Saturday 16 June 2012

Should a doctor perform CPR in a patient with chest injury?



When a person is in need of cardiopulmonary resuscitation (CPR), it means that the person is in cardiac arrest. This is to say that they are unconscious, not moving, not breathing normally. If this is the case, they are presumably in cardiac arrest or in a state that justifies CPR.
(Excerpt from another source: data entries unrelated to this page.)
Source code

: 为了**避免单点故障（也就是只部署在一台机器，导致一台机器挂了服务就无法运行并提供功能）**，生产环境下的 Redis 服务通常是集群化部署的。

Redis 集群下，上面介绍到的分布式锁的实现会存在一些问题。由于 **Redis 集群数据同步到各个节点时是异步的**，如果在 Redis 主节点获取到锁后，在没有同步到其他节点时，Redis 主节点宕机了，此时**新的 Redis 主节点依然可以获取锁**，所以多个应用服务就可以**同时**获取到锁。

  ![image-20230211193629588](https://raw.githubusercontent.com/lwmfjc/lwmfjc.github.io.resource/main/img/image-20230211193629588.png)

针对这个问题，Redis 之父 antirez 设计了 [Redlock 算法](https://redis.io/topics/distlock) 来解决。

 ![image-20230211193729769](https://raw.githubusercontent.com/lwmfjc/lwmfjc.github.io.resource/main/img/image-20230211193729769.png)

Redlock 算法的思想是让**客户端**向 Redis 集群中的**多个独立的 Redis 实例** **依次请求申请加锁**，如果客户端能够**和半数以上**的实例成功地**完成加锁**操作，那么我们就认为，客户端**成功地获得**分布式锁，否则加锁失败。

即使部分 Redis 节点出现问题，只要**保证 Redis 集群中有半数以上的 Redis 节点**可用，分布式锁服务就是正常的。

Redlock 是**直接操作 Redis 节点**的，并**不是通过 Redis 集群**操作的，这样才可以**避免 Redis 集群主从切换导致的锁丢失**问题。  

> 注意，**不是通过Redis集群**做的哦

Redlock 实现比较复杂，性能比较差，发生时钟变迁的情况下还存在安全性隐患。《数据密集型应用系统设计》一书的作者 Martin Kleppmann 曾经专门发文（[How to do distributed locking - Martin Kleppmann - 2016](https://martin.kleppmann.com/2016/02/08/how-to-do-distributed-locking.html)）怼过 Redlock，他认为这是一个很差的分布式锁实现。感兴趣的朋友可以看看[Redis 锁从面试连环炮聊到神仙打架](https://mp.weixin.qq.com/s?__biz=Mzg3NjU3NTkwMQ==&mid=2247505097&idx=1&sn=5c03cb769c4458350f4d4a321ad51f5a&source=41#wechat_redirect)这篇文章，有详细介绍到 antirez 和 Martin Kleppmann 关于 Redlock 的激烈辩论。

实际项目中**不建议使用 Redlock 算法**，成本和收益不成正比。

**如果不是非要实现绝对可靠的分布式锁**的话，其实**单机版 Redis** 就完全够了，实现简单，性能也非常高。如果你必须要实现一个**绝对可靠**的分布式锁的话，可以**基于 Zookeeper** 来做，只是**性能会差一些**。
·         If the person is awake, is breathing normally and therefore does not appear to need CPR, it would be correct that chest compressions and CPR may complicate the already damaged chest and complicate the victim’s injuries.
·         As soon as the victim becomes unconscious, is not breathing normally and now appears to need CPR, Emergency Services would be contacted and CPR would be initiated regardless of the injuries of the patient.
·         If the person needs CPR, this means that they are clinically dead. If the victim does not receive CPR, they will simply graduate to permanent death.
·         This is why, regardless of the chest injury, if the person is “dead” or in need of CPR, compressions are to be given per the American Heart Association (AHA) guidelines even if the complications could include those of punctured lungs, lacerated organs, or bruised/punctured heart muscle. These injuries must be recorded in clinical sheet.
·         This would be based on the theory that a person in need of CPR is already dead and will not be harmed more even if there are negative side effects from providing chest compressions. If a person remains dead, surgery is not an option but if the person is resuscitated with CPR, and alive at the hospital, we have an opportunity to fix the injuries that may have been aggravated by doing CPR.